Monday, June 05, 2023 10:05:44 AM

Post# of 50663
A fortunate few are still able to exit their 5s before the regulation "A" offering dump. Offering means immediate massive dilution that won't happen until they get a split done. I'm thinking that the May 4th refiling would need to be qualified, but I do not know for certain.

Meanwhile the debt that is earning default interest of 24% with fees just keeps piling up. The 2022 Leonite debt alone earning default interest would be in excess of $1million. If they could get a successful walkup here and get the huge bid to move from the 3s to the 4s they could get a good dump before the split. This fun to watch. big smile That is when they finally decide to do something. Many lessons can be gleaned from the press release manipulation.

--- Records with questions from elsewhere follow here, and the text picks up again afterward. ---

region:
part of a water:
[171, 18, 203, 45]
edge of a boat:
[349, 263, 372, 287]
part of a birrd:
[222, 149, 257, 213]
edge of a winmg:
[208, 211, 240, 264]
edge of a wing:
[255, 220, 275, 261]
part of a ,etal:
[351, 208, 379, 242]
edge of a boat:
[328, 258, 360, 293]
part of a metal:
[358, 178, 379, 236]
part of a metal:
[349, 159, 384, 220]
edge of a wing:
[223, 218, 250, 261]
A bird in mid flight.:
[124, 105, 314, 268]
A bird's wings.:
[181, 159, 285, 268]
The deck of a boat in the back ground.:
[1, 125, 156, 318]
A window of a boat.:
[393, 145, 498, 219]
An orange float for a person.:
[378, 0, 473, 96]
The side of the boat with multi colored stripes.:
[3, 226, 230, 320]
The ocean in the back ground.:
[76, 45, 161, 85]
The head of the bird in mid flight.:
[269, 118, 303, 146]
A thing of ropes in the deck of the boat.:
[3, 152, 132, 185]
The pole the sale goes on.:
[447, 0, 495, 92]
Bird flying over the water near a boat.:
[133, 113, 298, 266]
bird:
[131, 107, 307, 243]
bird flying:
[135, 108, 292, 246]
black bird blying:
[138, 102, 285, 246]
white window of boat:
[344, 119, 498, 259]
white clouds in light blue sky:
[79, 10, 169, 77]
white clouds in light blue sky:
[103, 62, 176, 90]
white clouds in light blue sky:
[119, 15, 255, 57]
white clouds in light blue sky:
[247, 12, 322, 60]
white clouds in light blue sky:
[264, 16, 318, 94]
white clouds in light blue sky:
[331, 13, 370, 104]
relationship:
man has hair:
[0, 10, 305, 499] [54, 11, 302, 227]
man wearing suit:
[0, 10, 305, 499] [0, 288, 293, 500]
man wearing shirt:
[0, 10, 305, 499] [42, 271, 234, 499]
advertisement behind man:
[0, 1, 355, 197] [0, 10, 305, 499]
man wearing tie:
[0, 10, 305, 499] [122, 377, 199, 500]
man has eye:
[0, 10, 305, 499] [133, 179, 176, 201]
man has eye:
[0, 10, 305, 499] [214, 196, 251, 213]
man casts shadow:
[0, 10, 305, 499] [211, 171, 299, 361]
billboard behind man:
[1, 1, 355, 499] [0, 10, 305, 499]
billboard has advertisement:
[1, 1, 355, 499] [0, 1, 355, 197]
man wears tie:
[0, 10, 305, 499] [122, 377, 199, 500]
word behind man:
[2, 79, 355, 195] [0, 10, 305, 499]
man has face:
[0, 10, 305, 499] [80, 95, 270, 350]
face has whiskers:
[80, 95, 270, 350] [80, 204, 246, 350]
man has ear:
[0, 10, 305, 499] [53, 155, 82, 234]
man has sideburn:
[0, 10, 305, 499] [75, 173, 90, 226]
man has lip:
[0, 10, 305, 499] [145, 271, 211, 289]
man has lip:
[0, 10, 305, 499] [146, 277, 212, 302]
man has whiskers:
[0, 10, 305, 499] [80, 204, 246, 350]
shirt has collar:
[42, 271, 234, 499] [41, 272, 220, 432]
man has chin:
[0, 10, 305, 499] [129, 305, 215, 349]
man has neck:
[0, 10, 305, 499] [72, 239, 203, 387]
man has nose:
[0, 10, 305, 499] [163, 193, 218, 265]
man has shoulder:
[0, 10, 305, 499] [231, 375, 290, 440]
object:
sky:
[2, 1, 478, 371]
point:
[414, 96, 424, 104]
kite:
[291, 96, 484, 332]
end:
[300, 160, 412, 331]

Regulation "A" Offering 1-A POS
https://www.otcmarkets.com/filing/html?id=16623154&guid=lmT-k6Nt6F_Udth


The SEC is widening its war on toxic funders
Published on August 24, 2021
https://www.linkedin.com/pulse/sec-widening-its-war-toxic-funders-steve-taylor/

..it also increasingly utilized qualified Reg A offerings to acquire free-trading stock which they then dumped into the market without disclosure....

...This was a significant concern, as Reg A shares are immediately free-trading. That makes it much more attractive to many investors compared to restricted securities sold under Reg D exemptions, but it also is definitely more attractive to those looking to make a quick buck by breaking the law. This case demonstrates the SEC may not have been looking hard enough at the Reg A market for fraud, as certain financiers and funders have been scalping stock without disclosure in the filings....

...Section 17(b) of the Securities Act of 1933 requires anyone that is paid to promote a stock must disclose the amount of the payment and who paid them. This is probably the most violated SEC regulation, which is not a surprise as it is also the least enforced. Toxic funders routinely pay promoters to pump the stocks in which they are funding. ...

...To make money on their toxic convertible loan, these funders require volume to dump into. Lots of volume, because they have a lot of stock to sell. Thus the need for lots of promoters, most of whom are non-disclosing as telling the public they are getting paid to pump, and who paid them to do it, would scare even the most die-hard penny plunger away....


Everything that I post is just my informed opinion and is simply an invitation to debate. Trade on your own due diligence please..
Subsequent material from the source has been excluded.